Fort Hood Nurses Became Combat Medics During Deadly Shooting Rampage

FORT HOOD, Texas -- Fort Hood nurses administering smallpox vaccines and doing medical tests for deploying soldiers suddenly became medics when their workplace turned into a combat zone during last year's shooting rampage.

They slipped on the floor covered with blood and bullets while rushing to help, nurses and other workers testified during a military hearing for the Army psychiatrist charged in the shootings.

One soldier testified Tuesday about how she tried to help Sgt. Amy Krueger.

"I was talking to her, trying to find out where she'd been shot. It was hard to tell because there was blood everywhere," Staff Sgt. Helen Kennedy sobbed. "The EMTs came in ... and threw me a black tag ... (which means) she was not expected to live, but I continued to work on her. She died."

The Article 32 hearing is being held to determine whether Maj.
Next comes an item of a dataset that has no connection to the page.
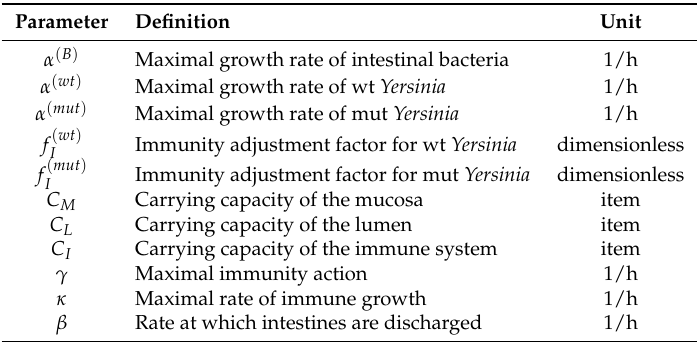
Table 2. Definition of the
Nidal Hasan will stand trial on 13 counts of premeditated murder and 32 counts of attempted premeditated murder in the Nov. 5 shootings.

Testimony was expected to continue Wednesday.
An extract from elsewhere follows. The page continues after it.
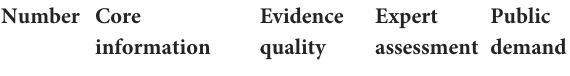
TABLE 7 The correlation between smoking and risks of female mental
Hasan has attended every day of the hearing, now in its second week, in a wheelchair. The 40-year-old American-born Muslim is paralyzed from the waist down from police gunfire that ended the onslaught.

Sgt. 1st Class Maria Guerra, a manager of the building where soldiers get vaccines and other medical tests before deployment, testified Tuesday that she emerged from her office after the rampage to find "just bodies all over the floor -- bodies and blood. No one was moving."

After locking the doors so the gunman would not re-enter, Guerra shouted out that there were mass casualties. Nurses and other workers -- mostly civilians -- crawled from beneath the desks and cubicles where they'd been hiding and saw the carnage.

They removed some of the soldiers' clothing, frantically trying to find bullet wounds. They took off their belts and used them as tourniquets on soldiers' arms and legs.

Sgt. 1st Class Ingar Campbell, now retired, rushed out of her case management office and saw a wounded soldier who, just moments before the shooting, had been waiting to get a waiver for his sleep apnea so he could deploy. She rushed to help Staff Sgt. Justin DeCrow, but "he died in my arms," she testified.

Guerra saw that a few soldiers were already dead, but some nurses kept trying to revive them. Guerra said that she took a marker and wrote on their foreheads: "D" for deceased and the time, "13:25."

Several witnesses at the hearing have said the gunman in an Army combat uniform shouted "Allahu Akbar!" -- "God is great!" in Arabic -- then opened fired in a crowded waiting area. They say he kept firing rapidly, pausing only to reload, and shot people as they hid under tables or curled up in chairs -- even shooting soldiers after they fled outside.

Guerra and a nurse testified Tuesday that they recognized Hasan as the gunman because about a week before the shooting, the major had been uncooperative while discussing vaccinations at the medical center. About 30 civilians worked in the building and 15 soldiers, according to testimony.

Also Tuesday, the court heard recording of two 911 calls made by two nurses: one barricaded in her office and another hiding under a desk.

"The shooter just came in and shot soldiers and started shooting!" a frantic Shemaka Hairston told the 911 operator, the call punctuated by screams and a rapid series of gunshots in the background.

At some point after the hearing, Col. James L. Pohl, the investigating officer in the case, will recommend whether Hasan should go to trial. That decision -- and whether the Army will seek the death penalty -- ultimately will be made by Fort Hood's commanding general.

Hasan remains jailed. There is no bail in the military justice system.